Exercise: Without the pictures, write out all the lines below exactly as they appear.
=== Supplied data ===
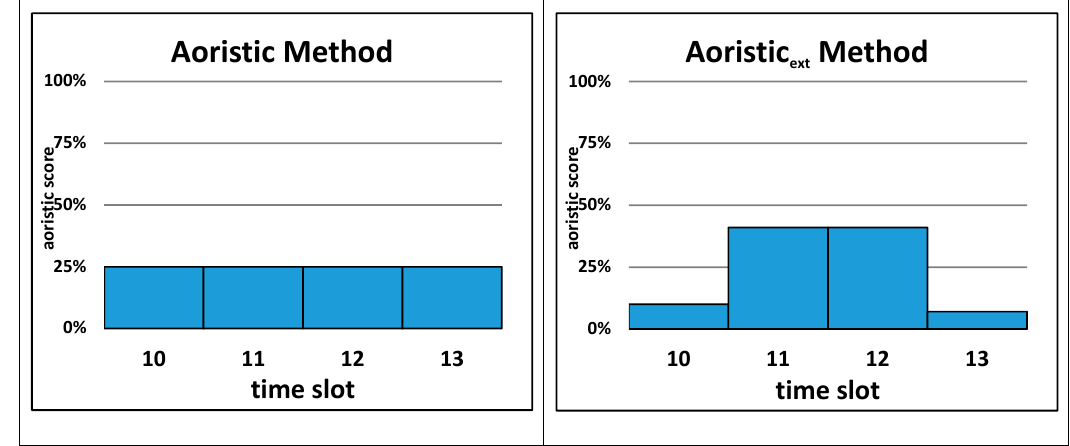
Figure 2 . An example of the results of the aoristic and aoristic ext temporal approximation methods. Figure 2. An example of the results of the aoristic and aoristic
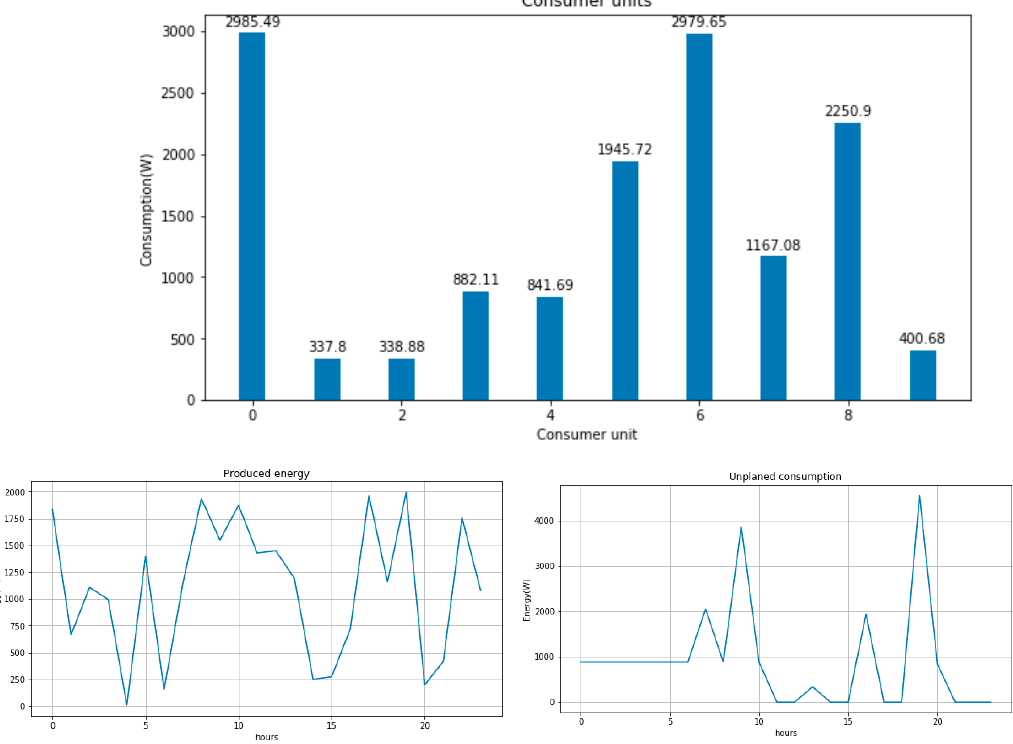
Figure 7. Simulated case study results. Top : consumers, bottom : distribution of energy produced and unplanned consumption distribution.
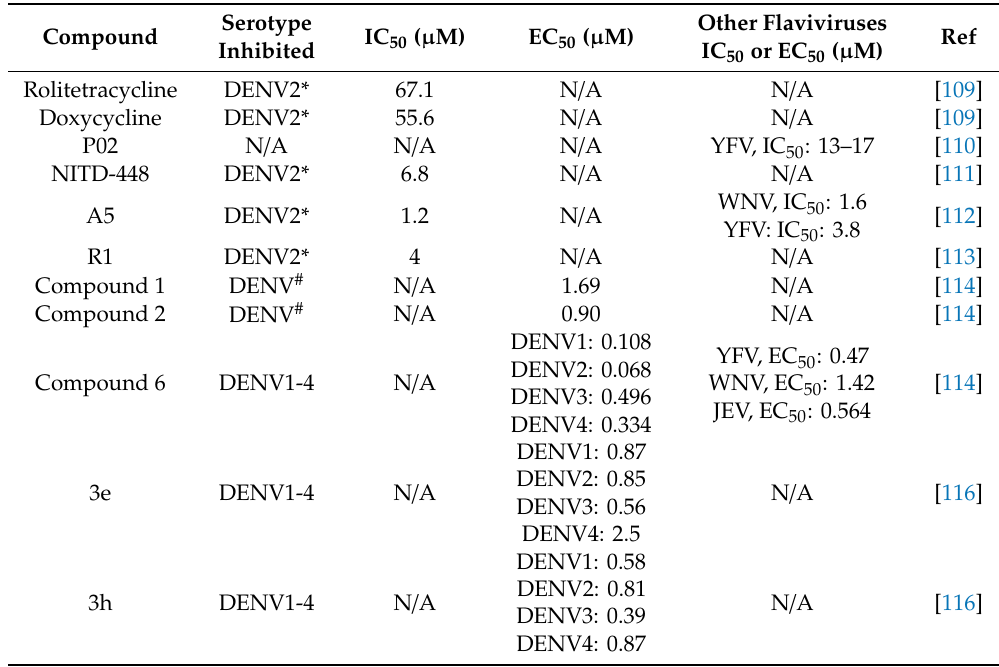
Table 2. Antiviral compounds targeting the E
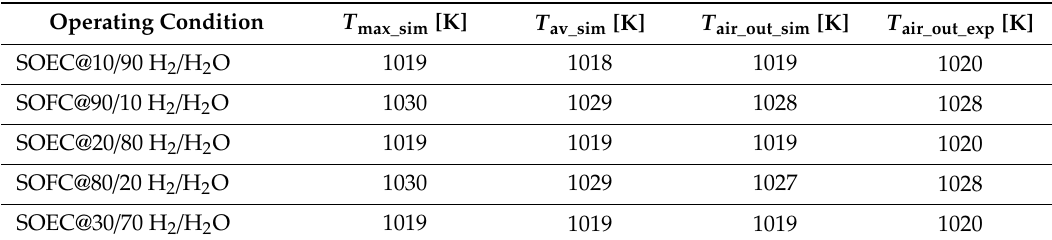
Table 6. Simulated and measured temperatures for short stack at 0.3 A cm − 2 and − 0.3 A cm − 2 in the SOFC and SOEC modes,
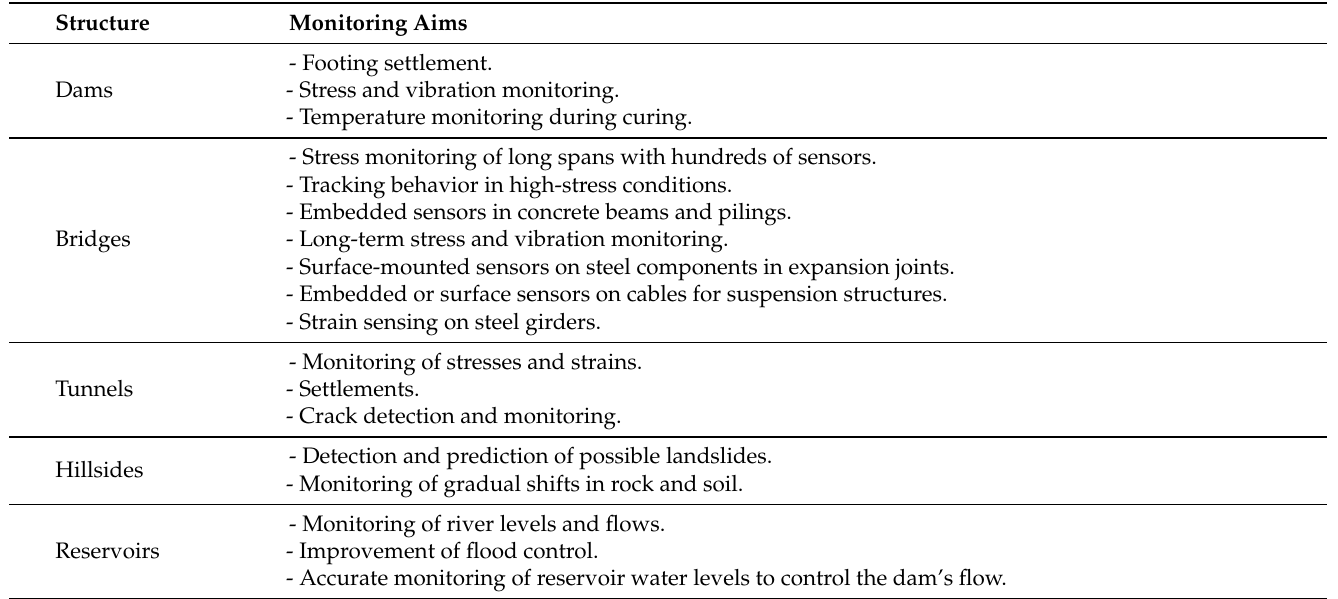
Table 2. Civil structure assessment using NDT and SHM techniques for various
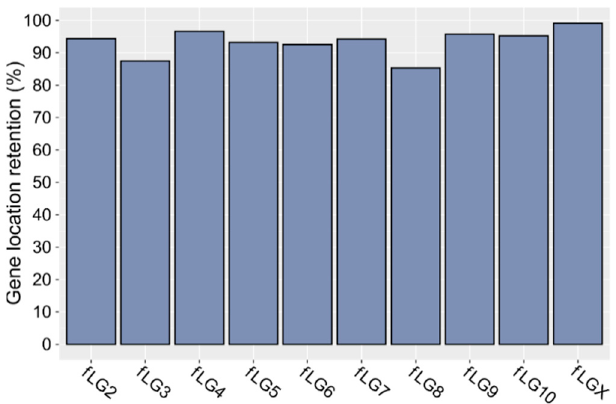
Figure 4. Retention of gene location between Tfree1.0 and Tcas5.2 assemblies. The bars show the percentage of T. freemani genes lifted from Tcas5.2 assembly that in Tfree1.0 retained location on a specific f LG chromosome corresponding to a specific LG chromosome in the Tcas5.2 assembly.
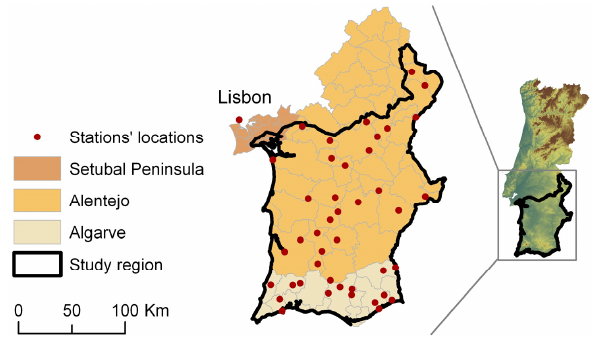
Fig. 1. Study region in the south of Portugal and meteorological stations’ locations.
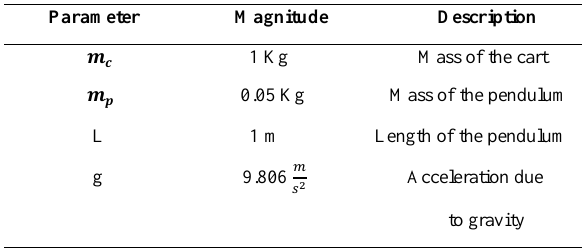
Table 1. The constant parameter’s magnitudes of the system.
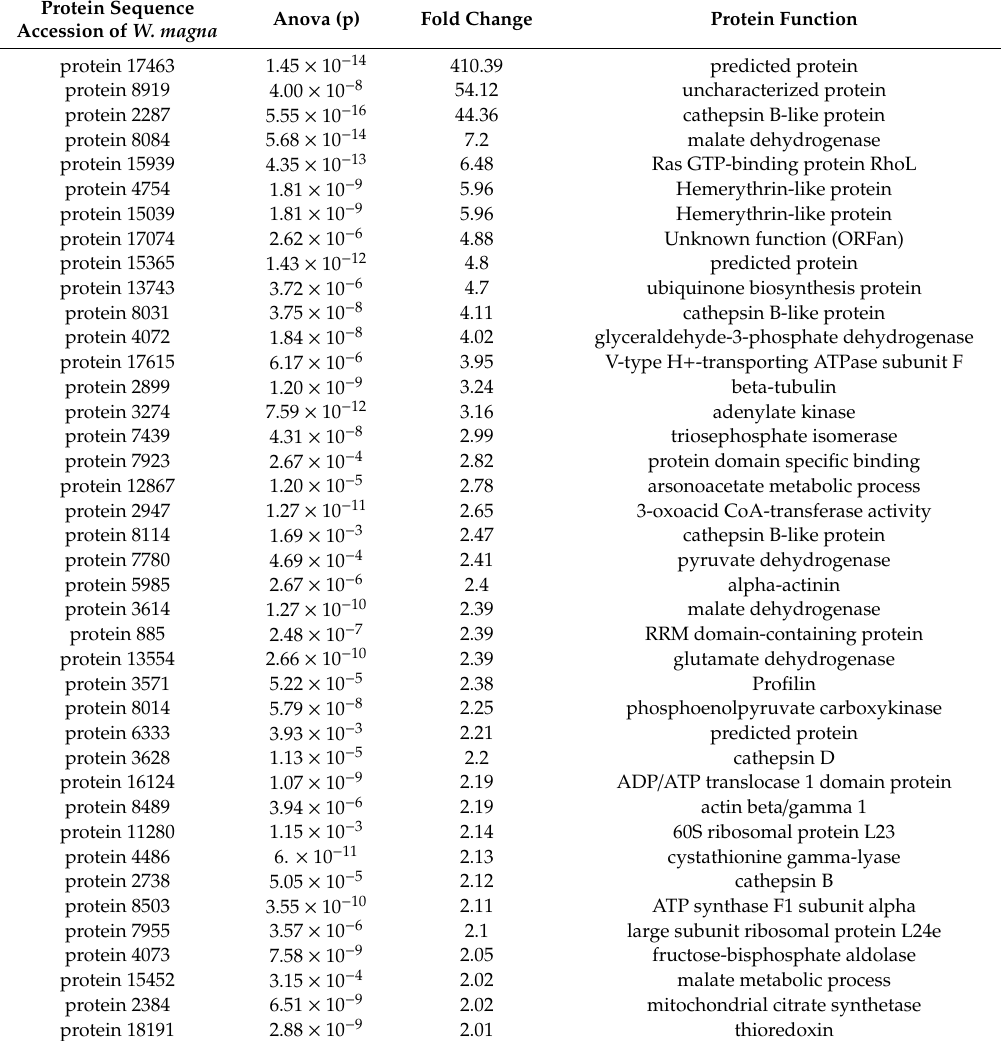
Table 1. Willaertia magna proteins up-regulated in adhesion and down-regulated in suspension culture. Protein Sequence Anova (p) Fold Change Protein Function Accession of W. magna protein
===
Result of the exercise:
Figure 2 . An example of the results of the aoristic and aoristic ext temporal approximation methods. Figure 2. An example of the results of the aoristic and aoristic
Figure 7. Simulated case study results. Top : consumers, bottom : distribution of energy produced and unplanned consumption distribution.
Table 2. Antiviral compounds targeting the E
Table 6. Simulated and measured temperatures for short stack at 0.3 A cm − 2 and − 0.3 A cm − 2 in the SOFC and SOEC modes,
Table 2. Civil structure assessment using NDT and SHM techniques for various
Figure 4. Retention of gene location between Tfree1.0 and Tcas5.2 assemblies. The bars show the percentage of T. freemani genes lifted from Tcas5.2 assembly that in Tfree1.0 retained location on a specific f LG chromosome corresponding to a specific LG chromosome in the Tcas5.2 assembly.
Fig. 1. Study region in the south of Portugal and meteorological stations’ locations.
Table 1. The constant parameter’s magnitudes of the system.
Table 1. Willaertia magna proteins up-regulated in adhesion and down-regulated in suspension culture. Protein Sequence Anova (p) Fold Change Protein Function Accession of W. magna protein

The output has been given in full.